Re: labels and case sensitivity from Ross Wetmore on 2000-10-05 (ietf-dav-versioning@w3.org from October to December 2000)

From: Ross Wetmore <rwetmore@verticalsky.com>
Date: Thu, 05 Oct 2000 13:04:21 -0400
To: infonuovo@email.com
Cc: "Geoffrey M. Clemm" <geoffrey.clemm@rational.com>, ietf-dav-versioning@w3.org
Message-ID: <39DCB495.943F69D2@verticalsky.com>
I think the comments on locale-independent case folding and the accompanying CaseFolding.txt file are what you are looking for? 

I think this is still in the realm of implementation, and as such is beyond the scope of mandatory requirements by this draft. Given the desire for terseness, even suggesting this might be too much :-).

Cheers,
RossW
=====

From http://www.unicode.org/unicode/reports/tr21/

2.3 Caseless Matching

Caseless matching is commonly implemented using case-folding. The latter is the process of mapping strings to a normalized form where case differences are erased. Case-folding allows for fast caseless matches in lookups. Caseless matching itself is only an approximation to the language-specific rules governing the strength of comparisons. Where locale-sensitive case matching is used, this information can be derived from the collation data for the language, where only the first and second level differences are used. For more information, see UTR #10: Unicode Collation Algorithm.

• _Supplied information_
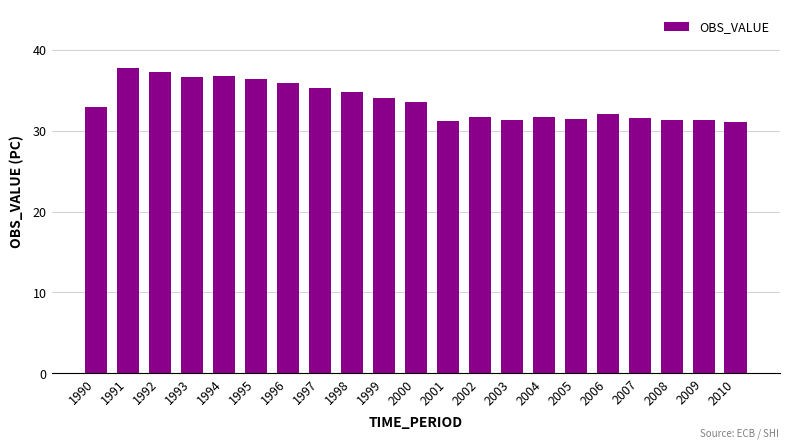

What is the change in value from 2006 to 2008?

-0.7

• _Instructions for the task_
Write out everything in the mailing-list message about labels and case sensitivity from "2.3 Caseless Matching" down to "Unicode Collation Algorithm.", word for word.

• _Worked solution_
2.3 Caseless Matching

Caseless matching is commonly implemented using case-folding. The latter is the process of mapping strings to a normalized form where case differences are erased. Case-folding allows for fast caseless matches in lookups. Caseless matching itself is only an approximation to the language-specific rules governing the strength of comparisons. Where locale-sensitive case matching is used, this information can be derived from the collation data for the language, where only the first and second level differences are used. For more information, see UTR #10: Unicode Collation Algorithm.